Selected excerpt

**********

VDL currently has two representative women's teams, the DisHonour Rollers (DHRs) and the Rogue Scholars.

In May 2013, VDL became the first Canberran roller derby league to train skaters of any gender as players. In 2014, VDL established Canberra's first (and only) men's team, Capital Carnage. With the inclusion of men in the league, VDL has also formed a mixed-gender team, The Smackademics, to compete against other mixed teams in tournaments and friendly games.

In 2016, the DisHonour Rollers took top honours in the A-Division of the Eastern Region Roller Derby championships, while the Rogue Scholars brought home the trophy for the B-Division, thus marking the first time in the event's history for teams of the same league to take home the trophy in both Divisions.

In April 2017, VDL became a Mens Roller Derby Association (MRDA)-affiliated league and Capital Carnage competed in their first ever MRDA tournament, MRDA Down Under. Capital Carnage is keenly awaiting the quarterly MRDA ranking list to be released, where they anticipate being ranked somewhere around 45th in the world.

==Teams==
Varsity Derby League currently fields a total of four teams.

VDL's women's A representative team is the DisHonour Rollers and were the league's first representative team forming in 2011.

VDL now has a second women's B team, The Rogue Scholars, formed in 2015.

The men's team, Capital Carnage, formed in 2014.

Varsity also has a mixed gender team, featuring players of all genders represented in the league, called the Smackademics, formed in 2015.

VDL previously had two (women's) home teams, The PhDemons, whose colours were purple and black, and the Cheerbleeders, who skated in red and gold. In 2013 the decision was made by the league to focus on the representative team and playing inter-league bouts.

==Logos and Uniforms==

Capital Carnage logo
The Rogue Scholars logo
The Smackademics logo

All four Varsity Derby League teams have their own coloured uniform with the DisHonour Rollers skating in grey, The Rogue Scholars in green, Capital Carnage in pink and The Smackademics in purple. All four teams have a red uniform as their alternate strip.

**********

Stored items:
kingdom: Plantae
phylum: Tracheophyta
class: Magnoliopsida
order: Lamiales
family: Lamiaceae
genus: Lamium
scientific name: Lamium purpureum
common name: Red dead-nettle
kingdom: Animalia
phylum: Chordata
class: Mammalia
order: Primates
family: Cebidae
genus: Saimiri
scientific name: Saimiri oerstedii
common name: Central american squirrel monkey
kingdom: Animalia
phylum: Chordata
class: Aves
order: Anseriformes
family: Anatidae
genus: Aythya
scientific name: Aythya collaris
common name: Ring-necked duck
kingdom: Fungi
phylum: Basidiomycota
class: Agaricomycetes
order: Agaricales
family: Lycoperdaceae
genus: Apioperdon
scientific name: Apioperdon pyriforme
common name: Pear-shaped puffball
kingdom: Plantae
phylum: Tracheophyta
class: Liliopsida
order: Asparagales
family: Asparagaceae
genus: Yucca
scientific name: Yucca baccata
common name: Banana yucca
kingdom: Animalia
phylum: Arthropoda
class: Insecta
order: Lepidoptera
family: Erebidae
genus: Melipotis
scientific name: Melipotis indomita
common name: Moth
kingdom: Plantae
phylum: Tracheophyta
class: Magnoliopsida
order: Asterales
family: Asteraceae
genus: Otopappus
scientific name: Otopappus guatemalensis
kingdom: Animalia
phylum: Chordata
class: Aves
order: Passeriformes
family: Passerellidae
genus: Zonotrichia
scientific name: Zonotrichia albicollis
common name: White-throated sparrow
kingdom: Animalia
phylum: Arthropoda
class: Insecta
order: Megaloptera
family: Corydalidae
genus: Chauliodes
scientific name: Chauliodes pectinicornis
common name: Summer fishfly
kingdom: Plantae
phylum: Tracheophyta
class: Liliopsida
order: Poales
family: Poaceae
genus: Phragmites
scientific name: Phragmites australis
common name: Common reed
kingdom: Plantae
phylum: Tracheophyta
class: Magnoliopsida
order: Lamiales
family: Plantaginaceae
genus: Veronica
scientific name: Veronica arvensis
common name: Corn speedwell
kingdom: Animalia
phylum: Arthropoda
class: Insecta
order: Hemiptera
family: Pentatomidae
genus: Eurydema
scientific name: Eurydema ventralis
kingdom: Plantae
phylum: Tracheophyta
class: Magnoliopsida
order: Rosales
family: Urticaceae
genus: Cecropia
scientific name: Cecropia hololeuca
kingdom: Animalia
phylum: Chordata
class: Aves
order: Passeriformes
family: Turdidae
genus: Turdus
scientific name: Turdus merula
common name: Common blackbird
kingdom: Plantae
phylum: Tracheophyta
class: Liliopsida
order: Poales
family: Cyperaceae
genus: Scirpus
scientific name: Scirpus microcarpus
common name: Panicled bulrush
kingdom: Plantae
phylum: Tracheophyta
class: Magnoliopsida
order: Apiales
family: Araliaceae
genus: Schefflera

**********

Tasks to complete
A - Answer these questions from the Varsity Derby League text, one answer per line, marked to match:
(i) In what year was Capital Carnage formed?
(ii) What color does The Rogue Scholars' uniform have?
(iii) What was Capital Carnage's first MRDA tournament?
B - Retype the stretch of the Varsity Derby League text from "VDL now has" through "playing inter-league bouts.".
C - Decide whether each statement agrees with the Varsity Derby League text. Answer yes or no and quote the deciding words.
(i) The DisHonour Rollers formed in 2011.
(ii) The PhDemons skated in red and gold.
(iii) Every VDL team has a red alternate uniform.

Outputs for the tasks
A -
(i) 2014
(ii) Green
(iii) MRDA Down Under

B -
VDL now has a second women's B team, The Rogue Scholars, formed in 2015.

The men's team, Capital Carnage, formed in 2014.

Varsity also has a mixed gender team, featuring players of all genders represented in the league, called the Smackademics, formed in 2015.

VDL previously had two (women's) home teams, The PhDemons, whose colours were purple and black, and the Cheerbleeders, who skated in red and gold. In 2013 the decision was made by the league to focus on the representative team and playing inter-league bouts.

C -
(i) Yes: "were the league's first representative team forming in 2011"
(ii) No: "The PhDemons, whose colours were purple and black"
(iii) Yes: "All four teams have a red uniform as their alternate strip."